The 2005 election of conservative German theologian and cardinal Joseph Ratzinger as Pope Benedict XVI did not immediately resolve this debate. Benedict continued his predecessor’s commitment to ecumenical and interfaith outreach. Yet, while Vatican II proclaimed that the church should engage with and interpret its mission in response to contemporary cultural mores, Benedict’s homilies, public addresses, and encyclicals—the latter including Deus caritas est (2006; “God Is Love”) and Spe salvi (2007; “Saved by Hope”)—offered instead a sharp critique of the “foundations of the modern age” and warned against the “dangers” of secularism. In 2013 he became the first pope to resign since Gregory XII in 1415, citing health reasons.

Francis (2013–25), the first South American and the first Jesuit to become pope, was elected after Benedict resigned. Francis offered hope to clergy and laity alike that the church would confront the scandals and controversies of the previous decades. However, conservatives objected to Francis’s willingness to depart from tradition in certain settings—e.g., by washing the feet of two young women, including one Muslim, in a Maundy Thursday ritual that had traditionally excluded women. Francis issued a decree in 2016 that revised the Roman Missal concerning Holy Week observances to allow the inclusion of women and girls in the foot-washing ritual.

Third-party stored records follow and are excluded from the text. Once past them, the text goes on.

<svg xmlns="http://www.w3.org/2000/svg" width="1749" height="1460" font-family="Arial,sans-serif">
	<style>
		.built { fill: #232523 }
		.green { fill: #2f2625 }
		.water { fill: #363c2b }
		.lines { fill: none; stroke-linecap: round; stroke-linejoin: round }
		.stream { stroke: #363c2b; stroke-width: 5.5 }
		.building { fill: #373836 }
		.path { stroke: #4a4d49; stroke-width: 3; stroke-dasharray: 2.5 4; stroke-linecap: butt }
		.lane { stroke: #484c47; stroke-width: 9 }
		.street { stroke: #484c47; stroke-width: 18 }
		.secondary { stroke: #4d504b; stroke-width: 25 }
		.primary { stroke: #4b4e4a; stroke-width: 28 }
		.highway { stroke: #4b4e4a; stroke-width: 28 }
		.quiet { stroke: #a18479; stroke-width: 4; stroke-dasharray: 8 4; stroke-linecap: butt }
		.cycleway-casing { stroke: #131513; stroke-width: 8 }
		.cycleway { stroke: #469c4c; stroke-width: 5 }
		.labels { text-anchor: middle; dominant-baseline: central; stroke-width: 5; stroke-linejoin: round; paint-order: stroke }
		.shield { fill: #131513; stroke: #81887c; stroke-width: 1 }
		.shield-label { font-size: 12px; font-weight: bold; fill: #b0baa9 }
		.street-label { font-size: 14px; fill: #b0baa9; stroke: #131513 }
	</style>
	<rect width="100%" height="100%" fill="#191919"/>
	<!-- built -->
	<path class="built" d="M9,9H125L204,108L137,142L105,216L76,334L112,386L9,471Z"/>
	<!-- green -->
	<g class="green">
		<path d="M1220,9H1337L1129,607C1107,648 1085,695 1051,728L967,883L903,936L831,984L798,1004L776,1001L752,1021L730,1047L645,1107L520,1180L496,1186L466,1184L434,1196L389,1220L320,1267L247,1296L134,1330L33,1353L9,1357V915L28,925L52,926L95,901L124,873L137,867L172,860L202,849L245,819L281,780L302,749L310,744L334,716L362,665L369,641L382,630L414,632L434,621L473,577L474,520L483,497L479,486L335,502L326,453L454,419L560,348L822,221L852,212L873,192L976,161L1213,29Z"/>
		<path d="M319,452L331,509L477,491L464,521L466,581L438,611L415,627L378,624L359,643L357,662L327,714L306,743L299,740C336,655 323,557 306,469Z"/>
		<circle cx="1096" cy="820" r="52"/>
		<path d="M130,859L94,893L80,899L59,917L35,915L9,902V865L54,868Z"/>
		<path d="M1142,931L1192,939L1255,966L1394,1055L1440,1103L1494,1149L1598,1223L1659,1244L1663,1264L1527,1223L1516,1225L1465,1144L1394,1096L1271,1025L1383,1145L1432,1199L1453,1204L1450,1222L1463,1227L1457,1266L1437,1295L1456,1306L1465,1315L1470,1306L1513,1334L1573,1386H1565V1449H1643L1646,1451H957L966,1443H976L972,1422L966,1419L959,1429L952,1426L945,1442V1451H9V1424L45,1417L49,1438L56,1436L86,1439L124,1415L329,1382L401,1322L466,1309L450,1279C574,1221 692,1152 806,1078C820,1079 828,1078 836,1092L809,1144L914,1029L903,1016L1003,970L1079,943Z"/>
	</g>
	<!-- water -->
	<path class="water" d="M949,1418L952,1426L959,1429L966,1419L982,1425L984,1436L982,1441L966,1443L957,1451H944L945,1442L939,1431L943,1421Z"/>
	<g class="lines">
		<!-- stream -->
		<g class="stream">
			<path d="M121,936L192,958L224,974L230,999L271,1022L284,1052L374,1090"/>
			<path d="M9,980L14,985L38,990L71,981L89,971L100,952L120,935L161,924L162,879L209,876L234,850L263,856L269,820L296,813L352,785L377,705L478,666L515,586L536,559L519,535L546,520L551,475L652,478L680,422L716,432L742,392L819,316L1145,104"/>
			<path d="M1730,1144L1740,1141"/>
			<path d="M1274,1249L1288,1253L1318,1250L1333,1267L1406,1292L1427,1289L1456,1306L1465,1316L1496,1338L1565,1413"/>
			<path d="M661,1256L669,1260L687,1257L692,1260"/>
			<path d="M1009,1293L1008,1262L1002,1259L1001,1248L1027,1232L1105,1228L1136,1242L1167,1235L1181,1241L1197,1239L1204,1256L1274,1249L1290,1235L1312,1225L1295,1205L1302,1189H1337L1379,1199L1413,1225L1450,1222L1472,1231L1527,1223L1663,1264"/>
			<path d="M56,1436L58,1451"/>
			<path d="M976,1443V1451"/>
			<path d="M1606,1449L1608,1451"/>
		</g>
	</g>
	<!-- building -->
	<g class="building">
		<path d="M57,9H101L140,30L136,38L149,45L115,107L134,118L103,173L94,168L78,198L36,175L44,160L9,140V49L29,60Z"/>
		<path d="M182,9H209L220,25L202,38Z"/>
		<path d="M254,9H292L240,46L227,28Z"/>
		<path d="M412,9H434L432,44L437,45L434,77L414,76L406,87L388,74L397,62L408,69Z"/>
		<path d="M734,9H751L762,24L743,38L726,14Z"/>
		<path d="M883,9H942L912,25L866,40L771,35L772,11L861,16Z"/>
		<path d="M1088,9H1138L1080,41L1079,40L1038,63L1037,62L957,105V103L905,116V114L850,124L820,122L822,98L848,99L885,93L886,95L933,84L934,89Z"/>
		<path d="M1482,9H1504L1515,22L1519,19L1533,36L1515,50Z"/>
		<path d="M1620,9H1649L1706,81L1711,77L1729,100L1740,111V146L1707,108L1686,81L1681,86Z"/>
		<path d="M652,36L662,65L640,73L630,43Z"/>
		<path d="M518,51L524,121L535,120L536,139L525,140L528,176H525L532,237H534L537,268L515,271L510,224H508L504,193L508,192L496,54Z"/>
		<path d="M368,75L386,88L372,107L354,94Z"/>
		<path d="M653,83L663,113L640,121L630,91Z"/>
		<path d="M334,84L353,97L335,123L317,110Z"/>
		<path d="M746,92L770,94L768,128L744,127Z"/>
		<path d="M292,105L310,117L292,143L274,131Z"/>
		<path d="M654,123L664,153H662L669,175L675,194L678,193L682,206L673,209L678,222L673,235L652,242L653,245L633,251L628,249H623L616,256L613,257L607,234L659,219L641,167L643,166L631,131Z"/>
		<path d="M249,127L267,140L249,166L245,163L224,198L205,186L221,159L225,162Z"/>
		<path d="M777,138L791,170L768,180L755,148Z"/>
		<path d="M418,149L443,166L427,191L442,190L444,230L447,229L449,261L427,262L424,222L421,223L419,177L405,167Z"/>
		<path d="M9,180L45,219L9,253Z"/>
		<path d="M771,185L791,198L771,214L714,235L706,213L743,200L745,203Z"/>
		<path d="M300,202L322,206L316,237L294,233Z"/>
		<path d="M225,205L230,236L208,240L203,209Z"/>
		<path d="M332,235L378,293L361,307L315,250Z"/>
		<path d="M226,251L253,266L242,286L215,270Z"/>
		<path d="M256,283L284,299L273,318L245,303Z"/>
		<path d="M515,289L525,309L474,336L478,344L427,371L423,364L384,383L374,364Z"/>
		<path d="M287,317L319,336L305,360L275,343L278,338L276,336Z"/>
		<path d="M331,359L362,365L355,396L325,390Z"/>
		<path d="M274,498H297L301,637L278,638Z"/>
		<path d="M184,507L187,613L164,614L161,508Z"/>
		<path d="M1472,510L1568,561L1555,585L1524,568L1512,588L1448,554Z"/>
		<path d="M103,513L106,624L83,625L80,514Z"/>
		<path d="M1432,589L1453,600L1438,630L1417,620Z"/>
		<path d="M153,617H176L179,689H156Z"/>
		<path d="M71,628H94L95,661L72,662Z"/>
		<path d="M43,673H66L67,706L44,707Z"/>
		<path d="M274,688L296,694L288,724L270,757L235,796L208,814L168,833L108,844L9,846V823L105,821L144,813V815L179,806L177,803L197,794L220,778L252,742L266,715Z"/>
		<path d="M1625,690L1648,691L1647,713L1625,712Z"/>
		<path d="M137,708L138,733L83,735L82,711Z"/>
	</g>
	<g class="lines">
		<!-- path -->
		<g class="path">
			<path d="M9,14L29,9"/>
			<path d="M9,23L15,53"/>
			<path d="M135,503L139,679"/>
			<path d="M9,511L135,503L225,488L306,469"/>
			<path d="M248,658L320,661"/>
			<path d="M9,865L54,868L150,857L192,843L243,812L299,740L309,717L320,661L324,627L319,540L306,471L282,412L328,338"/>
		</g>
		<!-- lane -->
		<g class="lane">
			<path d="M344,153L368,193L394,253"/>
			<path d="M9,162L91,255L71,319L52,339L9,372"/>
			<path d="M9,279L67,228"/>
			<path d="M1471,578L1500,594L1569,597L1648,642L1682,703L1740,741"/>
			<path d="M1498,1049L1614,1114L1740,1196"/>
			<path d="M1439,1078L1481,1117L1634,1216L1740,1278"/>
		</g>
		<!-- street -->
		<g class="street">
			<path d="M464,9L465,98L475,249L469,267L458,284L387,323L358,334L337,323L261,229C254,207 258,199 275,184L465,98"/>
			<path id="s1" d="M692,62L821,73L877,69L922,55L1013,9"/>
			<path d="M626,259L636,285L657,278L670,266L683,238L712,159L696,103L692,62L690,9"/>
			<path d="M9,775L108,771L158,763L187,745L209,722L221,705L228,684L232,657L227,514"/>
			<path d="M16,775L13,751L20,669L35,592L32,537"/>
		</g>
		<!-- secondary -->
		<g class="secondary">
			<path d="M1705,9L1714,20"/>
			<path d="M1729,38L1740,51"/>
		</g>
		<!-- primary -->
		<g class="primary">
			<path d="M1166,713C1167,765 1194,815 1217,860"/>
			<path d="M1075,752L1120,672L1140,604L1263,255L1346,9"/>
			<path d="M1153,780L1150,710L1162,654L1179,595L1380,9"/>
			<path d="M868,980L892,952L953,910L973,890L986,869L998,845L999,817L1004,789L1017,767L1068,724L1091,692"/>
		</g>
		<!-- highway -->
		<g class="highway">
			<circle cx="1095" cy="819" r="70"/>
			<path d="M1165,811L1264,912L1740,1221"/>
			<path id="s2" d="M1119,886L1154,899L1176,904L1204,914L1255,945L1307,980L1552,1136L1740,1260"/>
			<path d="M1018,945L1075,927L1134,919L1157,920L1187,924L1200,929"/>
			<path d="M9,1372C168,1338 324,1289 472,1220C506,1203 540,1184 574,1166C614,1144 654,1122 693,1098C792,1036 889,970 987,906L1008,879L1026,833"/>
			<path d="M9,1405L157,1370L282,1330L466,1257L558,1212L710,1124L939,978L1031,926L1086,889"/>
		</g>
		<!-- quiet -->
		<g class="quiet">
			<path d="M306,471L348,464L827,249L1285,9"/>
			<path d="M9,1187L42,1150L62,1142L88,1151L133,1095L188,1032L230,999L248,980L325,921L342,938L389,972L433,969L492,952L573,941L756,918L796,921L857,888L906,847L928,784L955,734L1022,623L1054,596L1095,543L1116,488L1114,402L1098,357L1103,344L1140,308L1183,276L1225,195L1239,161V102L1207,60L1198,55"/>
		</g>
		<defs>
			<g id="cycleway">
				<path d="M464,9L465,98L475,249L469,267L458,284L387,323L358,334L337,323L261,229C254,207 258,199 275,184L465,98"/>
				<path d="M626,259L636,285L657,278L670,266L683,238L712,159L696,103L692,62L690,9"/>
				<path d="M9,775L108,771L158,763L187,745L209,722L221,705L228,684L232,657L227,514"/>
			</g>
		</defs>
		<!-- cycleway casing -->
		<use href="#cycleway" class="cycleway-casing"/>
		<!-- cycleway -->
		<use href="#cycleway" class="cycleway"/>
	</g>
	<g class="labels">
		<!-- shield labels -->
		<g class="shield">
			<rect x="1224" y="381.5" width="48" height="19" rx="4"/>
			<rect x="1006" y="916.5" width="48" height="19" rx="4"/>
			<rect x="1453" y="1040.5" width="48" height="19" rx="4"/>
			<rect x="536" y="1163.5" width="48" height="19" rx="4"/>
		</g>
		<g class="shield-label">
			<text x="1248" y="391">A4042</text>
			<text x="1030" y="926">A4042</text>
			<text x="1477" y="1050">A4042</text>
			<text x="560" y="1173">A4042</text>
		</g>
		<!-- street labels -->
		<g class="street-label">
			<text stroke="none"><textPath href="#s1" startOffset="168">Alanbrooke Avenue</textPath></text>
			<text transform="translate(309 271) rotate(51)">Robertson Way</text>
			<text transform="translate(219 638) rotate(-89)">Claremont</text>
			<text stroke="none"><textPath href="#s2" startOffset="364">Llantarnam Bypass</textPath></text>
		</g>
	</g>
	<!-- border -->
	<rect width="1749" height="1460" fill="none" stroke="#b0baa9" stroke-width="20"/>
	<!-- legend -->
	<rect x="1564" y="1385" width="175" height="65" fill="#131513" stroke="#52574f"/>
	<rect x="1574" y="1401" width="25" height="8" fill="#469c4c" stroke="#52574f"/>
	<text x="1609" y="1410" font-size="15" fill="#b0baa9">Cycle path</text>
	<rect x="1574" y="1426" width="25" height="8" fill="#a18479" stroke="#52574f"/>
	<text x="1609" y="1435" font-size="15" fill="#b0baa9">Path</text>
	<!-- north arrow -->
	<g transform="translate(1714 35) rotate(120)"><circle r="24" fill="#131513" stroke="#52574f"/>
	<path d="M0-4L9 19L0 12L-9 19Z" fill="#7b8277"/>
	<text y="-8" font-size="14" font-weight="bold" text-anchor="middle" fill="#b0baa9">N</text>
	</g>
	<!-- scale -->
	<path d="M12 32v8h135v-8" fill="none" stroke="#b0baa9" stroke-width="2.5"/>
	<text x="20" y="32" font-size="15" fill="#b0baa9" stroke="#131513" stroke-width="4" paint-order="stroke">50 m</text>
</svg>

Other reforms Francis made to the church included limiting the celebration of the traditional Latin mass (for which Benedict XVI had made some concessions to traditionalist Catholics), restructuring the Roman Curia and the Vatican’s finances to allow for more transparency, and preaching tolerance of homosexuals. In particular, his second encyclical, Laudato si’ (“Praise Be to You”; 2015), addressing climate change and integral ecology, had a profound impact on the global church. The clergy abuse crisis remained an issue of concern during Francis’s papacy, and he delivered apologies on behalf of the church to survivors in countries such as Ireland and Canada. Francis also advocated for the rights of migrants throughout his papacy.

On May 8, 2025, Robert Francis Prevost was elected the first American pope, succeeding Francis. He took the name Leo XIV, and his first words as Pope were “Peace be with all of you.”